### Extract provided

The administration takes this approach even though objecting employers have repeatedly insisted that there are many acceptable ways for the state to ensure that women get cost-free coverage from entities other than them. For example, these objectors have noted that the government could “us[e] Title X to make free contraceptives available to any women whose plans do not include them.” The Trump administration could have urged the Republican-controlled Congress to make this happen, but it did not, nor did it make any effort to examine these and other possibilities.
Unfortunately, the new rules may result in an increase in unintended pregnancies and abortions. NBC has reported that a 2012 study found that when women got birth control at no cost to them, the number of unintended pregnancies and abortions dropped by between 62 and 78 percent, and other studies have come to similar conclusions. It is puzzling to see an administration that says it is pro-life downplay concerns like these.
The new rules also have procedural defects. They became effective immediately, rather than allowing for comments to be submitted and considered first. Yes, this matter has a long history, one in which thousands of comments have been filed. But the policy set forth in this rule is almost entirely new.
It would be a welcome development if the lawsuits that are being filed against these new rules—or any Congressional action—result in revisions bringing us closer to a solution that respects religious bodies, women working for objecting employers and Supreme Court precedent. Ultimately, the best resolution would be to adopt a system where health care is not delivered mostly through employers—that way, employers would not have to worry about whether the health care coverage they provide to their employees comports with their faith and values, and workers would not have to worry that the health coverage they need could be vetoed by their bosses.

######

-- Assignment 1 --
In the text on the new contraceptive coverage rules, list everything the writer says a better solution should respect.
-- Assignment 2 --
Write the next part of the text on the new contraceptive coverage rules, starting after its last sentence.
The material that follows comes from a separate source.

### Supplied data

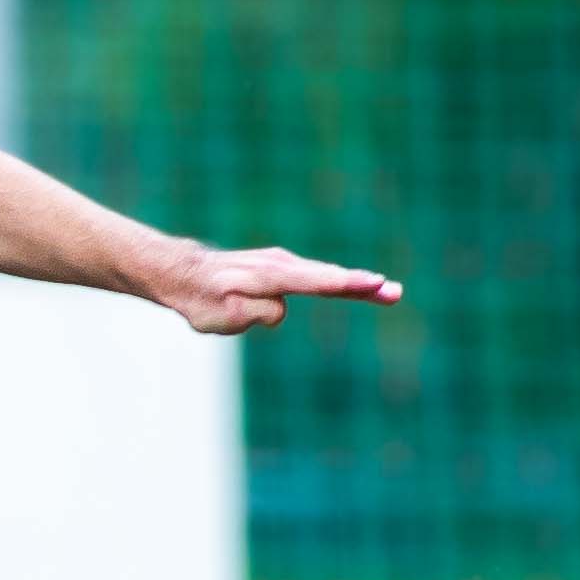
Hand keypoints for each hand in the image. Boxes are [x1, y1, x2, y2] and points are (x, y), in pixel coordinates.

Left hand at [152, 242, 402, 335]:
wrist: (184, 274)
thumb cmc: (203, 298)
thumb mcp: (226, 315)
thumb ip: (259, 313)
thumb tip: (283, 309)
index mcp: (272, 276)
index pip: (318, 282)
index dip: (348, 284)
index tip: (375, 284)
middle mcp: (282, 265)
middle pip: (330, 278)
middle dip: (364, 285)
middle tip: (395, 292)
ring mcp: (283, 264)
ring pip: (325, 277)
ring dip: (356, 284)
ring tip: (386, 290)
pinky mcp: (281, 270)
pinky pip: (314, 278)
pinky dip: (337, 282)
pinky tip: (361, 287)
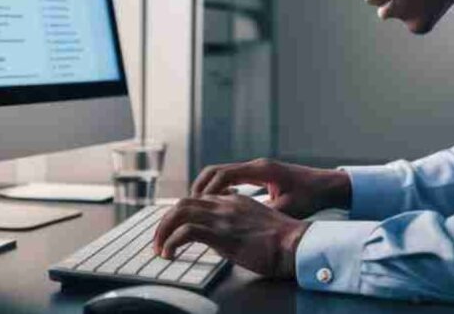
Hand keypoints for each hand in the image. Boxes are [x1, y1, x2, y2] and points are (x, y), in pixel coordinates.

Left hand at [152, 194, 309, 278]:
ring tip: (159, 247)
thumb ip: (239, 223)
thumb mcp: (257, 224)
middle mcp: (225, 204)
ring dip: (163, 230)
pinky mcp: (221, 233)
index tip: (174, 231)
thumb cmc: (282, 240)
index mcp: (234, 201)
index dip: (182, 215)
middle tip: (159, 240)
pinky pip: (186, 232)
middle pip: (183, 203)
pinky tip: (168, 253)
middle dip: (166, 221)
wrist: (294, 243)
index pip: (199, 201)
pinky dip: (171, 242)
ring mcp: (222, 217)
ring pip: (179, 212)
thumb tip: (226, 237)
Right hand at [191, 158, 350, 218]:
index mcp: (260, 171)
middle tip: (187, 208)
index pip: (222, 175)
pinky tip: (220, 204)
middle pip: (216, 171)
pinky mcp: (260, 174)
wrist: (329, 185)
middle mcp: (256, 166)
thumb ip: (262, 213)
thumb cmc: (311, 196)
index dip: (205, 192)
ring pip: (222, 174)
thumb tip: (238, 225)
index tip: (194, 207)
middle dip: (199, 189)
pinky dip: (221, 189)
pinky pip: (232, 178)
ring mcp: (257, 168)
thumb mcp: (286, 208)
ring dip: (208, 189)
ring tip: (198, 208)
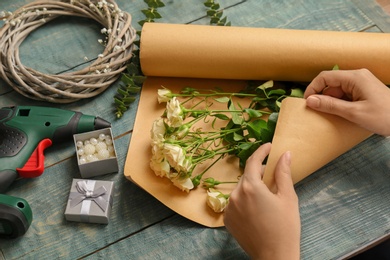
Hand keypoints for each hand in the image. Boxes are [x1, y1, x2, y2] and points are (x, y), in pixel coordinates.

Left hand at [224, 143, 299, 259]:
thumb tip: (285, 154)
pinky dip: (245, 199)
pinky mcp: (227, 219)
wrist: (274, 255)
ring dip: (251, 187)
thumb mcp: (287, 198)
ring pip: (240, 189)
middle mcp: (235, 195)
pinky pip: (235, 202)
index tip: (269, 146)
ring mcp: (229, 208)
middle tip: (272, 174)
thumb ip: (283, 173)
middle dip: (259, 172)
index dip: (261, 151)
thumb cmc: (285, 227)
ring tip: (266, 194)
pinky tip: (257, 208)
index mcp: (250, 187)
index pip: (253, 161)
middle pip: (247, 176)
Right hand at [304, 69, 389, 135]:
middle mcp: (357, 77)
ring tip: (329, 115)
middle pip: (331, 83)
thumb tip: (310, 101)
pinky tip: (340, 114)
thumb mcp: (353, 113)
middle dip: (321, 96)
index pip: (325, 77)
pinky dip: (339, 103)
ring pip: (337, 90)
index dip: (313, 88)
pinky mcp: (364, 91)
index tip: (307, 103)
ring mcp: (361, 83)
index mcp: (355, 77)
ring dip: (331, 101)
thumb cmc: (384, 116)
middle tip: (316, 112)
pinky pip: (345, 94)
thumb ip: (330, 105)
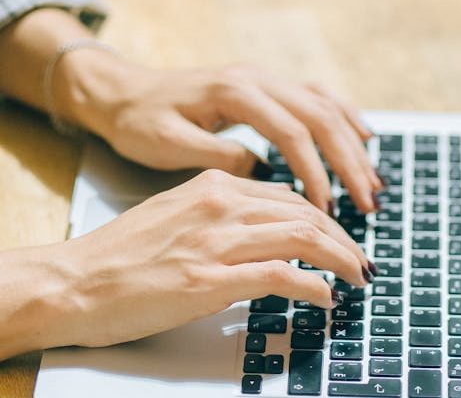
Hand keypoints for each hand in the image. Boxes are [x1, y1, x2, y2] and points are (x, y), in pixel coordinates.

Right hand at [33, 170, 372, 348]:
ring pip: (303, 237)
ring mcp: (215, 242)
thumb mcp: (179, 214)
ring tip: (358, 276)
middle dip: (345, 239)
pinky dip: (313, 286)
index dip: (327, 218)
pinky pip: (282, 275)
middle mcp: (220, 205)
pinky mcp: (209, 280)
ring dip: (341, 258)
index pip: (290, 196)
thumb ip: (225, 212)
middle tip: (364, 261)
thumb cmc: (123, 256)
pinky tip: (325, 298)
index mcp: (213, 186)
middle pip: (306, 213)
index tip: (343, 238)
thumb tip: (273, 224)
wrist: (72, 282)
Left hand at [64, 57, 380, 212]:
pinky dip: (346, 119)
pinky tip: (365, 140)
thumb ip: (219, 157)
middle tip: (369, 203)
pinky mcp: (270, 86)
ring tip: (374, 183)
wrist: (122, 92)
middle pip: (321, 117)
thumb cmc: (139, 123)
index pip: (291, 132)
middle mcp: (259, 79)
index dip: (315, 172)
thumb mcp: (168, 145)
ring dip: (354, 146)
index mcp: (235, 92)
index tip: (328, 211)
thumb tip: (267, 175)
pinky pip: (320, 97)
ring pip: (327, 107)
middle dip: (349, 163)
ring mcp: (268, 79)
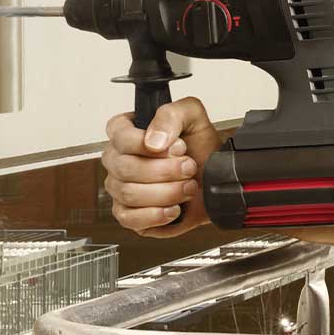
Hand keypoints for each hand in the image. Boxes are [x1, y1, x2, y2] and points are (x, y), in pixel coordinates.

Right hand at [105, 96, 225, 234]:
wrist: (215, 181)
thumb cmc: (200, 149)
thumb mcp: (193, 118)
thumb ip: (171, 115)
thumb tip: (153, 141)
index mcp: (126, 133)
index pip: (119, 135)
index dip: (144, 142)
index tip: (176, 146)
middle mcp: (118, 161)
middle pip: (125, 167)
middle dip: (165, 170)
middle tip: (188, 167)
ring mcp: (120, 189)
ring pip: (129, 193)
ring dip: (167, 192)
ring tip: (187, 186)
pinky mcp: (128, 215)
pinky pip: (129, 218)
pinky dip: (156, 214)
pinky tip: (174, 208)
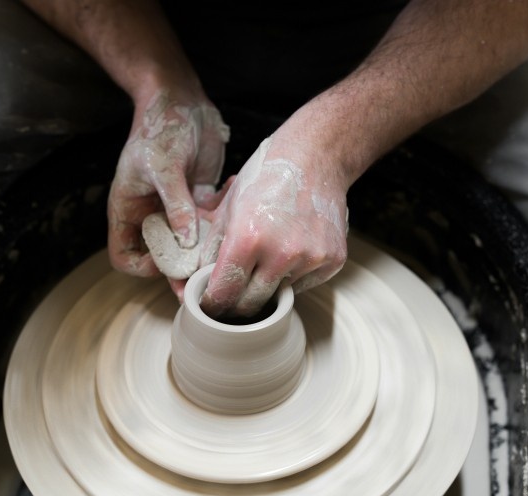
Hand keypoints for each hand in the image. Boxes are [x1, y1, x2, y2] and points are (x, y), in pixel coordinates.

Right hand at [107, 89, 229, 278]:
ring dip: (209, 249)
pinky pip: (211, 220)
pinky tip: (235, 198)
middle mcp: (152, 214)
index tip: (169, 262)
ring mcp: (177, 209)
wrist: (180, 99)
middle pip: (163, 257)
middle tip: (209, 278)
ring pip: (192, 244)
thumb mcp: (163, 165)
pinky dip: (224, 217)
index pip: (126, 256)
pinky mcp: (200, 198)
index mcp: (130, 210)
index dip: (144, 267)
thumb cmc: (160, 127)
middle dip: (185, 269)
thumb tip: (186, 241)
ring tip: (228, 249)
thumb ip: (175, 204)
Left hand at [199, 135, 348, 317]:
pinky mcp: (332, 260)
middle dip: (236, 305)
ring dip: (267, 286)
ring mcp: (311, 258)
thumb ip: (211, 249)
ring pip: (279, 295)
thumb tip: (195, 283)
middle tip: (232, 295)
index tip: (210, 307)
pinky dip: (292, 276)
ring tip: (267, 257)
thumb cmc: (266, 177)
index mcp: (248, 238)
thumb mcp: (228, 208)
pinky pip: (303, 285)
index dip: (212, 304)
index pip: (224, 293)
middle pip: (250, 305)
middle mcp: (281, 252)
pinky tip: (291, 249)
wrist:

######

-- Answer section 1 --
- Religious bodies
- Women working for objecting employers
- Supreme Court precedent

-- Answer section 2 --
Until we get there, however, we must seek a better way of protecting rights and interests on all sides. Religious freedom is a fundamental human right that must be defended, and exemptions sometimes must be upheld even when third parties believe they are harmed by those exemptions. For example, synagogues are permitted to hire rabbis, not Baptist preachers, no matter how upstanding those Baptists may be or how much they need a job.
In this case, however, cost-free contraception coverage is a federally mandated benefit for most women under the ACA, and it is possible to accommodate interests on both sides, even if it cannot be done to everyone’s complete satisfaction. Given Supreme Court precedent, seeking such accommodation is the prudent choice. It is also the right course, especially in a country whose future depends partially on our ability to continue to find ways to live together across our deepest differences. The Trump administration did not make that choice, but a win-win solution here should still be our goal.